Chez Paul Banks désormais (n’oublions pas qu’il a 34 ans) tout est familier : ses mèches blondes, infiniment fines, ses yeux bleus très sombres et surtout, sa voix de crooner baryton défoncée par la clope. Entre deux rendez-vous avec lui, au fil des ans, Interpol ou pas Interpol, le décor demeure sensiblement le même. Pas de raison que ça change avec ce deuxième album en solo, Banks, où l’on a droit à du Interpol dans le texte : mélange entre Mission of Burma et Television, sur des morceaux portés par des lignes de basses cinglantes.
On retrouve aussi chez Banks, cette sorte de « saudade » urbaine qu’on avait imaginé se résorber avec le temps. En 2002, le groupe déposait une gerbe en mémoire à New York, ville groggy, avec Turn on the Bright Lights. Et puis Paul entamait une première saison solo entouré de gratte-ciel sur Julian Plenti is… Skyscraper. Pas besoin d’avoir fait des études d’architecture pour comprendre que le décor de la pochette de ce de deuxième album est un bâtiment en construction. Une preuve supplémentaire que pour Banks aussi, la pierre est une valeur refuge.
Le disque est construit sur une équation à deux inconnues : la mélancolie et l’optimisme. « The Base » ouvre le bal et enfile des vêtements synthétiques gris alors que Banks proclame d’un ton presque moqueur : « maintenant il sait distinguer les mensonges de la vérité ». S’est-il emmêlé les passeports entre ses différents pseudonymes (DJ Fancy Pants ou Julian Plenti) ? On dirait plutôt qu’il lutte avec ses démons, à l’image d’un Keanu Reeves dans Constantine.
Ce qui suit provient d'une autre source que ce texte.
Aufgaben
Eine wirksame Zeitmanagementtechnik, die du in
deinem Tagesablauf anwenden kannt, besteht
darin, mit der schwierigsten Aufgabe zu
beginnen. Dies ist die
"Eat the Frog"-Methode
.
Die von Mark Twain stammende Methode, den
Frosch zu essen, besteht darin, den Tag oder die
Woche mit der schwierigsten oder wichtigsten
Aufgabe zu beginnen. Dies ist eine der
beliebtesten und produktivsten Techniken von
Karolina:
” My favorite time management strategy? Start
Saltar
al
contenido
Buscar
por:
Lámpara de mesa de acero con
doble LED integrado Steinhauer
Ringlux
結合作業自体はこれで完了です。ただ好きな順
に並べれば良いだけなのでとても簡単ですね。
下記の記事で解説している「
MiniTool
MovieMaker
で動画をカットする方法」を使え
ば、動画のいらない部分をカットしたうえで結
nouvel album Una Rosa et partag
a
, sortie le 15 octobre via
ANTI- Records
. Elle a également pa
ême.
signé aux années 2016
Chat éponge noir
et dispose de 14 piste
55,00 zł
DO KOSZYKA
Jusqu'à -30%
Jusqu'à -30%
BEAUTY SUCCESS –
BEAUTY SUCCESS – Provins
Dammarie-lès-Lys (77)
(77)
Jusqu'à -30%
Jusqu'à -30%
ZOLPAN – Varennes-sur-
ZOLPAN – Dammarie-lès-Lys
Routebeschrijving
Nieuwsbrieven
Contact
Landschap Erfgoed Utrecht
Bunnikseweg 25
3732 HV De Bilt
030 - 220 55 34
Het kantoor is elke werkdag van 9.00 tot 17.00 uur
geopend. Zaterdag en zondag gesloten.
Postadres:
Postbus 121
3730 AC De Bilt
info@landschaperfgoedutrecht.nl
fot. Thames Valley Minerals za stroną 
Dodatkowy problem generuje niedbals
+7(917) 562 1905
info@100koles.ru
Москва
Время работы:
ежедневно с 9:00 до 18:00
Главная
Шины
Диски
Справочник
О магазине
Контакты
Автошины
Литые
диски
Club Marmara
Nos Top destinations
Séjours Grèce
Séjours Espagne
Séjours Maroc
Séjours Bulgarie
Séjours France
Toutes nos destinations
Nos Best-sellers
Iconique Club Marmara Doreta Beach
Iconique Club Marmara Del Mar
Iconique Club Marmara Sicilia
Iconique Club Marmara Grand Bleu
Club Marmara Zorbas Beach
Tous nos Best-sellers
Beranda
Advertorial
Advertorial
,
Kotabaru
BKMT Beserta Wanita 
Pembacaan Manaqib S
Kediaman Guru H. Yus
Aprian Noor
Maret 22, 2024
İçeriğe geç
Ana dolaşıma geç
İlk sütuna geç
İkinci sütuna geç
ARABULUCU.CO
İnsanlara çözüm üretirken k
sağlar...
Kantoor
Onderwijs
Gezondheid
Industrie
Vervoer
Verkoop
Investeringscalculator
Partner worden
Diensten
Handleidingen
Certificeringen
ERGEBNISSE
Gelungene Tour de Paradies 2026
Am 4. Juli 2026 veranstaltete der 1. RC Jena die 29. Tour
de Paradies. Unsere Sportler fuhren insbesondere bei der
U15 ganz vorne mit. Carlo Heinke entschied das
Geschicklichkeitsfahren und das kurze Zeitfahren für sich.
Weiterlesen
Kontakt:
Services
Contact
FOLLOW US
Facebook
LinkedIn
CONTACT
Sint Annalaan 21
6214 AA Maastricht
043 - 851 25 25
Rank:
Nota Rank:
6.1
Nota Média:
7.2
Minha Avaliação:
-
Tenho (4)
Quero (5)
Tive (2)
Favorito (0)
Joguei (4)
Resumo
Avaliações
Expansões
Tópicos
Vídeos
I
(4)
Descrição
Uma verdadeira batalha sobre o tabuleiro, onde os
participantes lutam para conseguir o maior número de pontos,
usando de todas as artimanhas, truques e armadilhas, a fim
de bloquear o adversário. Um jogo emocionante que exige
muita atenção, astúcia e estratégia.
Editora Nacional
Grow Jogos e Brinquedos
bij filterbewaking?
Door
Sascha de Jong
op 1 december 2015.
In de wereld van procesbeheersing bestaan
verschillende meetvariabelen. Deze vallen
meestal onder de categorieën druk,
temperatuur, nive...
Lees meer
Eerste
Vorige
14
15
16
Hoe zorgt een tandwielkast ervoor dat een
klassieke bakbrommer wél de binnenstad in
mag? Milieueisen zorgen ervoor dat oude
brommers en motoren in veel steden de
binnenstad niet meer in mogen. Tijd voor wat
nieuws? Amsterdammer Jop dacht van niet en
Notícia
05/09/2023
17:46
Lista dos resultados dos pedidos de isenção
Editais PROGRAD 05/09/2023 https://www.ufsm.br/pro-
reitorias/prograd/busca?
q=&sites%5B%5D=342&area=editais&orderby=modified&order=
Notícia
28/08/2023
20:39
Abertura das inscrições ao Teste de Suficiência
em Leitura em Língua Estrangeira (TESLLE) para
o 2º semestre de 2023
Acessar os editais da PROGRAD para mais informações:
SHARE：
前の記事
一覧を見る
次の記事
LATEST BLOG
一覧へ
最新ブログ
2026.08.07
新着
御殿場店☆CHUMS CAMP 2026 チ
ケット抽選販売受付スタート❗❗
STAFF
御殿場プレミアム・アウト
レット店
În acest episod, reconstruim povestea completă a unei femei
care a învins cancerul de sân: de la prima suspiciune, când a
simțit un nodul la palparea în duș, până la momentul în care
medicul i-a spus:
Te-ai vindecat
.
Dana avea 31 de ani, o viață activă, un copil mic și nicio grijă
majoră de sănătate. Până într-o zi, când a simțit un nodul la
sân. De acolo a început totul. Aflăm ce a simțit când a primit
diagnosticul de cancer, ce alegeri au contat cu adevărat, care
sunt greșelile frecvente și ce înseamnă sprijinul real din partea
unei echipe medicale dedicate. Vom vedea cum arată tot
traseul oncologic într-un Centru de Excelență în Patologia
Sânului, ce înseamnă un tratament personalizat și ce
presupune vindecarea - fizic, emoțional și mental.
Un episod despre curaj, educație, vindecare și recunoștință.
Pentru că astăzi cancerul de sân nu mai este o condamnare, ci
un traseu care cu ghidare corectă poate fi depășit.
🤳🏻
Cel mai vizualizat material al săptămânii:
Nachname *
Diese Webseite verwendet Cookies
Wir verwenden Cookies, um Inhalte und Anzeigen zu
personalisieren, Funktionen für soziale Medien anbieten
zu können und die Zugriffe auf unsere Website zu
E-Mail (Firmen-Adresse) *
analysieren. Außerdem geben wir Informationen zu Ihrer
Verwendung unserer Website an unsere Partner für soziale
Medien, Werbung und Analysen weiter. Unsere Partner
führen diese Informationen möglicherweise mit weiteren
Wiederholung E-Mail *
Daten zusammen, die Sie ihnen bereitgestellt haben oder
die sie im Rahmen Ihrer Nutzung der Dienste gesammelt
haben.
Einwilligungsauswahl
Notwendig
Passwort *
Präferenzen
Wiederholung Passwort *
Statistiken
Une lutte prolongée par « Over My Shoulder », tube que Banks démarre sur un avertissement : « si tu as des attentes de merde, tu risques de te sentir bien faible ». Le chanteur prouve qu’il ne s’est jamais départi de la tension véhiculée par les cordes aiguës et les regrets amers. Probablement le morceau le plus beau plastiquement, « Arise Awake » vient ensuite se rompre sur un sample inaudible et destructeur.
Il y a dans le lot, des mélodies anxiogènes qui ressemblent typiquement à celles d’Interpol, comme sur les premières notes de « Paid for That » ou de « No Mistakes ». Banks revendique cet héritage et quand il tente de s’en écarter, il préfère compenser par des tentatives osées.
Plusieurs morceaux illustrent cette bande originale expérimentale ; « Lisbon » sur laquelle Paul reste muet mais balance un tempo méditerranéen. « I’ll Sue You » (texto : « je vais te coller un procès au cul ») qui donne à entendre une voix vocodée dont l’écho se répercute inlassablement. Et « Another Chance », un autre sommet du CD dans lequel, selon la BBC, un bout du film Blackout est remixé pour arriver à un tableau optimiste se distinguant du reste de l’album.
Alors qu’il finit sur une note plus allègre, avec « Summertime is Coming », on se dit que cet cet album peut parfois manquer de cohésion. Mais Banks prouve que s’il en a sous la chaussette, il n’en a surtout pas fini avec les comparaisons à Thom Yorke ou Frank Black.